By his will the bishop made numerous charitable bequests, including 100l. to the poor of Worcester, but his whole estate amounted to only 800l. His portrait, engraved by T. Sanders ‘from an original picture,’ is given in Nash's ‘Worcestershire’ (vol. ii. App. p. 160).

In December 1655, in reply to the friendly challenge of a dissenting minister, Thomas wrote, while still at Laugharne, ‘An Apology for the Church of England in point of separation from it,’ but the work was not published till 1679 (London, 8vo). Three of his sermons were issued separately (in 1657, 1678, and 1688). There were also ‘printed, with many things expunged since his death’ (Wood), ‘A Pastoral Letter on the Catechising of Children’ (1689, London, 4to), and an incomplete work entitled ‘Roman Oracles Silenced’ (London, 1691, 4to), being a reply to the Romanist arguments advanced in Henry Turberville's ‘Manual of Controversies.’ Numerous letters from him to Sancroft and others are preserved in the Bodleian Library (see Hackman, Catalogue, s.v. ‘Thomas’).

[There is a detailed memoir of Thomas in Nash's Worcestershire (vol. ii.
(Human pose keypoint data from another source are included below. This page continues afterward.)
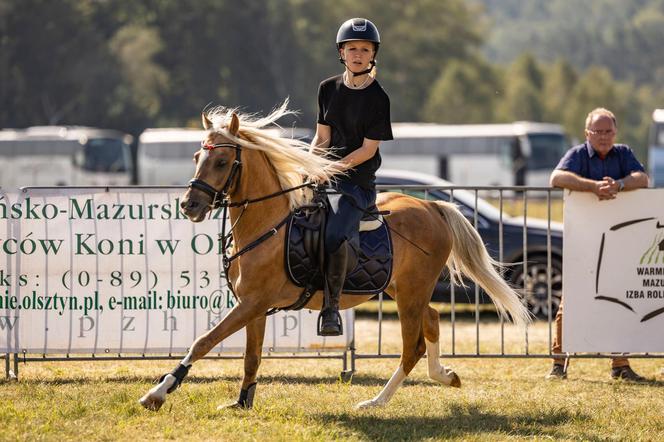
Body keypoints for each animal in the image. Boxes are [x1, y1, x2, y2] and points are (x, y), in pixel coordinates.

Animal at [139, 103, 528, 410]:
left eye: (221, 161)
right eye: (196, 158)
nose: (190, 205)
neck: (268, 224)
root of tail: (432, 206)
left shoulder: (252, 302)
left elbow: (203, 342)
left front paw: (158, 393)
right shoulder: (254, 307)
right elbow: (251, 357)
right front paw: (242, 402)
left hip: (412, 291)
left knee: (411, 347)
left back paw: (376, 402)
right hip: (399, 288)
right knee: (431, 320)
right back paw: (444, 375)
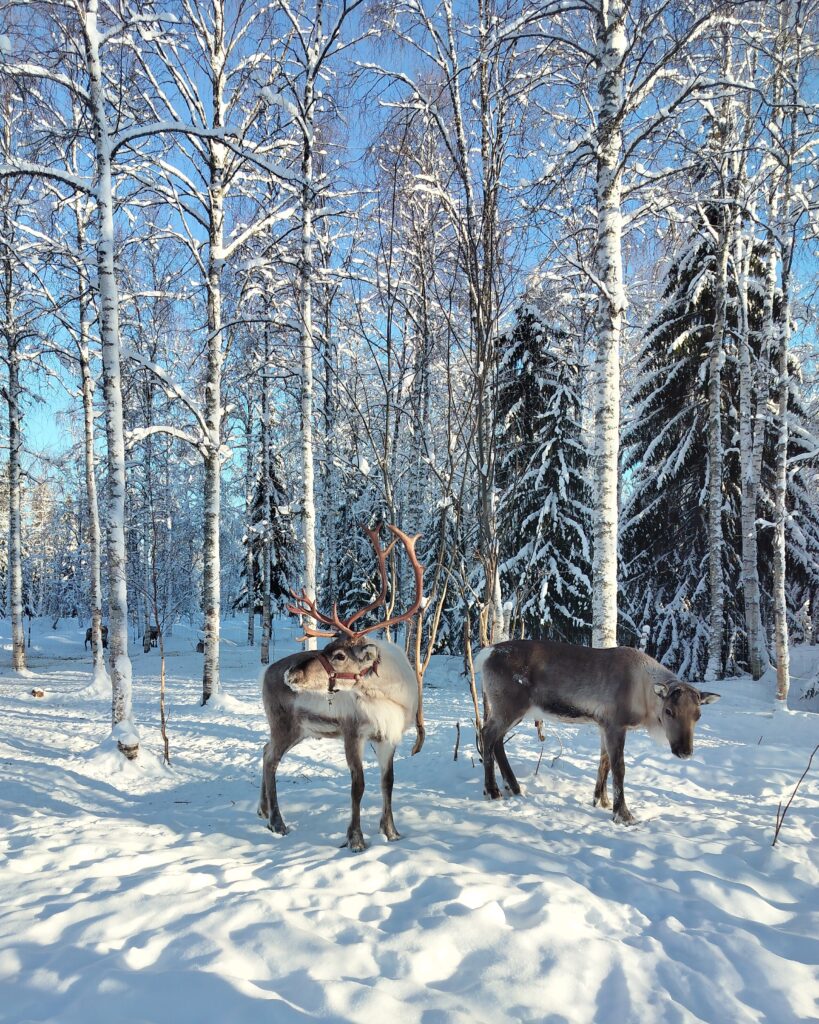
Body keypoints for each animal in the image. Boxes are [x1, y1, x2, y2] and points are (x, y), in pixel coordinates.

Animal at [258, 525, 424, 852]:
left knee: (264, 750)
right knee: (270, 760)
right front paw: (355, 838)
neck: (387, 695)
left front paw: (391, 831)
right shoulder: (352, 732)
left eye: (339, 655)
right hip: (284, 724)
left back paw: (262, 810)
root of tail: (266, 671)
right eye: (326, 647)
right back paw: (277, 822)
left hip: (301, 730)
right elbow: (357, 784)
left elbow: (388, 782)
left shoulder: (388, 737)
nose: (290, 675)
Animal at [475, 640, 720, 825]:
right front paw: (623, 814)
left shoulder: (603, 725)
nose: (685, 751)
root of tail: (485, 655)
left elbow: (604, 764)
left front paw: (600, 801)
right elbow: (619, 768)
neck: (644, 698)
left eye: (698, 715)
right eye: (669, 711)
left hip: (512, 711)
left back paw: (514, 788)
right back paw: (492, 790)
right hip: (509, 707)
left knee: (497, 741)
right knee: (487, 734)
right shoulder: (615, 724)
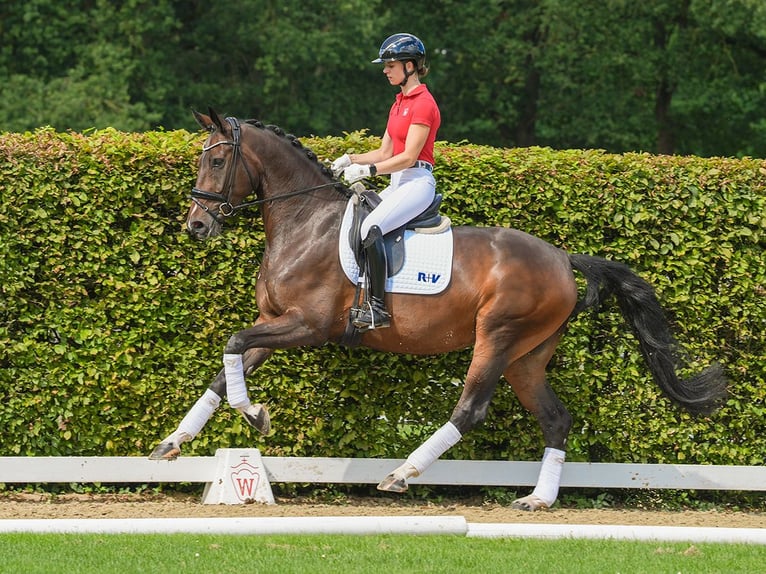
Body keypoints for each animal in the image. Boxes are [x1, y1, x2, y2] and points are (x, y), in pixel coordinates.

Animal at [148, 109, 728, 512]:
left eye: (217, 160)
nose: (196, 226)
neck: (304, 221)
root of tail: (563, 258)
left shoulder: (305, 326)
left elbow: (233, 345)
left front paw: (254, 415)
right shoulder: (274, 324)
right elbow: (227, 368)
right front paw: (173, 442)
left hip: (497, 336)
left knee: (469, 409)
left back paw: (402, 474)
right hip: (527, 355)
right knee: (555, 418)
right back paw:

App. pp. 158–63), the materials for it having been communicated to the author by George Wingfield of Lippard, near Worcester, who was a grandson of William Thomas (1670–1738) [q. v.] the antiquary. Information as to the bishop's pedigree was kindly communicated by Alcwyn C. Evans, esq. of Carmarthen. See also Wood's Athenæ Oxon. iv. 262, and Fasti Oxon. ii. 240; Willis's Survey of St. David's, pp. 133–5, 149, and Survey of the Cathedrals, ii. 654, 660; Thomas's Survey of Worcester (1736), pp. 73–5, 106 (where a drawing of the bishop's monument, with the inscription thereon, as well as the inscriptions in memory of his wife and some members of his family, is given); Valentine Green's Hist. and Antiq. of Worcester, i. 212, ii. 103; Burnet's Hist. of his own Times, ed. 1823, iv. 10; Spurrell's Hist. of Carmarthen, pp. 63, 179; Curtis's Hist. of Laugharne, 2nd ed. pp. 100–1; Jackson's Curiosities of the Pulpit, p. 181; Williams's Eminent Welshmen, p. 489; Chalmers's General Biographical Dict. xxix. 286; Lansdowne MSS. (Brit. Mus.) No. 987, ff. 113–15; Foster's Alumni Oxon.]